Now… List that you have some connected nodes.
[centos@kube-master ~]$ kubectl get nodes
NAME STATUS AGE VERSION
kube-master Ready 4m v1.6.6
kube-minion-1 Ready 3m v1.6.6
Ok, that’s all well and good… but, is anything running?
Should be!
[centos@kube-master ~]$ kubectl get pods --all-namespaces
Word!
Running a pod
Let’s use my favorite little nginx example.. Go ahead and put this yaml into a file named nginx.yaml
:
apiVersion: v1
kind: ReplicationController
metadata:
name: nginx
spec:
replicas: 2
selector:
app: nginx
template:
metadata:
name: nginx
labels:
app: nginx
spec:
containers:
- name: nginx
image: nginx
ports:
- containerPort: 80
Now go ahead and create using that, a la:
[centos@kube-master ~]$ kubectl create -f nginx.yaml
And watch the two pods come up…
[centos@kube-master ~]$ watch -n1 kubectl get pods
Cool, now let’s see if we can reach an nginx…
[centos@kube-master ~]$ curl -s $(kubectl describe pod $(kubectl get pods | grep nginx | head -n 1 | awk '{print $1}') | grep "^IP" | awk '{print $2}') | grep -i thank
<p><em>Thank you for using nginx.</em></p>
And there it is!

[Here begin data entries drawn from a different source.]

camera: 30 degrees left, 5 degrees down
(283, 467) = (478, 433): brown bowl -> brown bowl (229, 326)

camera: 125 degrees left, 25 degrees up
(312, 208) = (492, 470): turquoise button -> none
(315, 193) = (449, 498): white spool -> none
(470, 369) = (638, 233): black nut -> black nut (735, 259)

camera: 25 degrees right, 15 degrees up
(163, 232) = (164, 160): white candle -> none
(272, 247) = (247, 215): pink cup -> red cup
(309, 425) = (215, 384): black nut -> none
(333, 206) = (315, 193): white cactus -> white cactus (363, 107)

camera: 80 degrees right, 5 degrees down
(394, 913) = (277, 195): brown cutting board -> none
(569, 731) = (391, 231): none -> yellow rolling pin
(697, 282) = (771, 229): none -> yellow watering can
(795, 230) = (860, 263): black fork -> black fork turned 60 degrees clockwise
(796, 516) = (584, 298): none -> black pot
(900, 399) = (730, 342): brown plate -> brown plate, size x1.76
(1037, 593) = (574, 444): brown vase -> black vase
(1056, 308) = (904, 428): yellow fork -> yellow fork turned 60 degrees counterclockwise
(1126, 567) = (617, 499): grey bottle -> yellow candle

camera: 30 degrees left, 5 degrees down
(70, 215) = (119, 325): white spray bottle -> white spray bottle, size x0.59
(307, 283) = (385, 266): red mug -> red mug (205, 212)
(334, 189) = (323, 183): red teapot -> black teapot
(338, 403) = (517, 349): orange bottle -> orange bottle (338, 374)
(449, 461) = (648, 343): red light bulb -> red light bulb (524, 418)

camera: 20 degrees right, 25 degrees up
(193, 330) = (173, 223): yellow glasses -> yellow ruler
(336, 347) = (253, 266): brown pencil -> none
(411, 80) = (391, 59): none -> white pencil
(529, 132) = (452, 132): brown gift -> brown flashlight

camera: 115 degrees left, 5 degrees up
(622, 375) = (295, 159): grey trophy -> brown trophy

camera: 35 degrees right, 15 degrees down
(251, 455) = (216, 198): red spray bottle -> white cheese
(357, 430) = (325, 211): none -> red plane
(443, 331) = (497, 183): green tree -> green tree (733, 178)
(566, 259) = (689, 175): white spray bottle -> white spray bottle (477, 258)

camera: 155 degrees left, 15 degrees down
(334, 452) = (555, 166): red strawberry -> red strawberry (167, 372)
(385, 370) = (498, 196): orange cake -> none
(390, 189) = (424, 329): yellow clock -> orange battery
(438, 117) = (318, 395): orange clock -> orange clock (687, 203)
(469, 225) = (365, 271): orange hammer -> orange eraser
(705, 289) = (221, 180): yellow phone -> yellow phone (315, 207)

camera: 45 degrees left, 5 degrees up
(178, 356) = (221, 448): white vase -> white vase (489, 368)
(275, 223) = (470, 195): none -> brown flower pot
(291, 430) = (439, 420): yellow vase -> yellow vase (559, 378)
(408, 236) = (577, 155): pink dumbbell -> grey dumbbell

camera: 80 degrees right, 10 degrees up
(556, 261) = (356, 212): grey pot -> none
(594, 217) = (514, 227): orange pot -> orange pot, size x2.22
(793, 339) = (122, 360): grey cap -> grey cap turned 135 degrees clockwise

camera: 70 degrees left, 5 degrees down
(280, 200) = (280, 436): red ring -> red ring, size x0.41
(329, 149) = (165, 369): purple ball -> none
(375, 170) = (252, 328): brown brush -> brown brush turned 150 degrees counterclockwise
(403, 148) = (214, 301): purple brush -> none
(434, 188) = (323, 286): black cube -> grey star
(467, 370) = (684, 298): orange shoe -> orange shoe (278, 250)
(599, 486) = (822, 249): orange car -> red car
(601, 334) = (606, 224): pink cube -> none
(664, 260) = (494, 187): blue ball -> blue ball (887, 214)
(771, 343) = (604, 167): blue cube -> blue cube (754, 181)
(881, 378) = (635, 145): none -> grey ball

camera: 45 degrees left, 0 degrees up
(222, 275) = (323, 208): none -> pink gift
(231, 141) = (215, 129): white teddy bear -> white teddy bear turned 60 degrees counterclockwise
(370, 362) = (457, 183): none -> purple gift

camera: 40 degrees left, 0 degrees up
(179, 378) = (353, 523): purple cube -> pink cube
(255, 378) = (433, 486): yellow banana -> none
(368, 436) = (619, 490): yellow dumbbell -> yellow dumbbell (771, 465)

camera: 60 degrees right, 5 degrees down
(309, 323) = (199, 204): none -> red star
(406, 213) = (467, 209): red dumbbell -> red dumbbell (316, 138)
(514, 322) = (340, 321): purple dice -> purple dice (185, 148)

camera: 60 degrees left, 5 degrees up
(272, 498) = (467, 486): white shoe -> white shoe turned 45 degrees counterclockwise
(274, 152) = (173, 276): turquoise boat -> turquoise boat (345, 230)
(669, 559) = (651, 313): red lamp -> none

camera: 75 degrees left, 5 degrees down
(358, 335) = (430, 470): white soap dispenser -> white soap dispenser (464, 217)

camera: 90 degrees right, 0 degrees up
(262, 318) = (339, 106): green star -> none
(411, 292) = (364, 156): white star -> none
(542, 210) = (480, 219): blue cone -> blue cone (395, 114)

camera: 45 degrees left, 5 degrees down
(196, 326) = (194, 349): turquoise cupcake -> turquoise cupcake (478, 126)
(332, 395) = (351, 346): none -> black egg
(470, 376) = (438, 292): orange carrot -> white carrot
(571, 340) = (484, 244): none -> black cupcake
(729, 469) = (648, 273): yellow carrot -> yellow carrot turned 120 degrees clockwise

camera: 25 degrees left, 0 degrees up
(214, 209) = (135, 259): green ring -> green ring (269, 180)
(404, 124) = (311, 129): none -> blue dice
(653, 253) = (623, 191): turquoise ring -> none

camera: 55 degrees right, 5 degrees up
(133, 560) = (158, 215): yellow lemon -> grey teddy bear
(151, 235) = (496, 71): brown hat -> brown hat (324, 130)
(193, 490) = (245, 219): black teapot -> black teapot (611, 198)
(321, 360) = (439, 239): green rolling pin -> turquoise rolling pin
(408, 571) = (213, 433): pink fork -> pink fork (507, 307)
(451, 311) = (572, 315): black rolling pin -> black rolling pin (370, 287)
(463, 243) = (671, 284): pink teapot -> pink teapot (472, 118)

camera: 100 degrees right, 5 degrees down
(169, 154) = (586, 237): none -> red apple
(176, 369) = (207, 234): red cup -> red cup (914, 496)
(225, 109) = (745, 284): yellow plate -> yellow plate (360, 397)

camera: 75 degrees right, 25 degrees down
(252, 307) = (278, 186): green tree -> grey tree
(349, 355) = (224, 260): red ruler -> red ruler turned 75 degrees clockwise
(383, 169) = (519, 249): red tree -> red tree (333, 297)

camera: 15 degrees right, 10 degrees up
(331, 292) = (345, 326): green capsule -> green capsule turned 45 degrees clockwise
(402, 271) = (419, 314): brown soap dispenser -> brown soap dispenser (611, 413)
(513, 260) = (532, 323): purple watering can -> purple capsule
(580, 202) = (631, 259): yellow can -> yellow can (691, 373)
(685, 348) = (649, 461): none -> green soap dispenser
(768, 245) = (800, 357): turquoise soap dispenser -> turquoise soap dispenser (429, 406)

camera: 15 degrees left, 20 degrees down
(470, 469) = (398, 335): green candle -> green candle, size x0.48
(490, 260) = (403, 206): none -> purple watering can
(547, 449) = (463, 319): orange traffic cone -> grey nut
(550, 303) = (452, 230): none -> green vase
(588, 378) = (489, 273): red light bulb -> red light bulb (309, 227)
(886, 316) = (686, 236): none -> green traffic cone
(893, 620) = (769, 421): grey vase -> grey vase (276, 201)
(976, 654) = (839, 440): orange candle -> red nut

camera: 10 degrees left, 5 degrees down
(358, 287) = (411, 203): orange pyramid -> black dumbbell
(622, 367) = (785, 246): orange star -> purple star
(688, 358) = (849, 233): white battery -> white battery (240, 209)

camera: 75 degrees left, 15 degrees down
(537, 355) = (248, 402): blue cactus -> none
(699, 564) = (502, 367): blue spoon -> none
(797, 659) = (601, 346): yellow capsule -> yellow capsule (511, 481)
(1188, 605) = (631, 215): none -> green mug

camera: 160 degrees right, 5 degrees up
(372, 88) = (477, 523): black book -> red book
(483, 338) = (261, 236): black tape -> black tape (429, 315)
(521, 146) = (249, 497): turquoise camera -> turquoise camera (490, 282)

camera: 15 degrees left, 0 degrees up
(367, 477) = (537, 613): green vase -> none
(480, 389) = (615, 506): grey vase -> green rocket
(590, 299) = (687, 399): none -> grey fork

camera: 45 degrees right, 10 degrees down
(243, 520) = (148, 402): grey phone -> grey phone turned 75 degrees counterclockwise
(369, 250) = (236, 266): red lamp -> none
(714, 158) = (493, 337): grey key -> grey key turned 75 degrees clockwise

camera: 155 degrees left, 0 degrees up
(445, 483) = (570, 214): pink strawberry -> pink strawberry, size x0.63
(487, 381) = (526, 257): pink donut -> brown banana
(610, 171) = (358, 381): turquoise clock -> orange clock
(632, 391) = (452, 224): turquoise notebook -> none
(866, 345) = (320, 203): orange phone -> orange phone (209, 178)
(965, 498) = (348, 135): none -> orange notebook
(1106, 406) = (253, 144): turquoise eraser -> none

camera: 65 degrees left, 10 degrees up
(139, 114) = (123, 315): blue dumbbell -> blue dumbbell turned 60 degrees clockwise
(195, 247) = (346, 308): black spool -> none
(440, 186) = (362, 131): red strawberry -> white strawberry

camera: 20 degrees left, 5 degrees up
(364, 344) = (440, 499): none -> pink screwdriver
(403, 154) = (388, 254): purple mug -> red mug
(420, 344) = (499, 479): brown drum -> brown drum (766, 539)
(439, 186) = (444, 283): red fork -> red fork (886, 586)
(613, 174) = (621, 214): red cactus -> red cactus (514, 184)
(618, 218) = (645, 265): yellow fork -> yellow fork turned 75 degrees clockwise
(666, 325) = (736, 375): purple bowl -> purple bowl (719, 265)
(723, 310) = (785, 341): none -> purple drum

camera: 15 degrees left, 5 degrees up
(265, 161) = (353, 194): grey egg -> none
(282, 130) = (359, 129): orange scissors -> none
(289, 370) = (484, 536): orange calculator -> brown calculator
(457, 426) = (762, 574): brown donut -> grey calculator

Mission complete.
Some commands to get you around
So – you don’t have docker, and there’s some regular ole things you’d like to do.
So how about the running processes? You can use runc
for this, such as:
[centos@kube-master ~]$ sudo runc list
And get some help for it, to see some other things running:
[centos@kube-master ~]$ sudo runc --help
Some of my show stoppers.
One of the first things I ran into was that kubeadm
was complaining I didn’t have docker – well, I know that kubeadm
;) So, I tried to skip preflight checks…
kubeadm init --skip-preflight-checks --pod-network-cidr 10.244.0.0/16
And that appeared to have worked. I think I saw something zip by on the kubernetes slack channels about this, maybe even in the kubeadm
channel.
I talked with the awesome folks in the #cri-o
channel on freenode, and they noted that this is a known issue with kubeadm and they’ve got PR’s open so that kubeadm knows it’s OK to use another runtime. Awesome!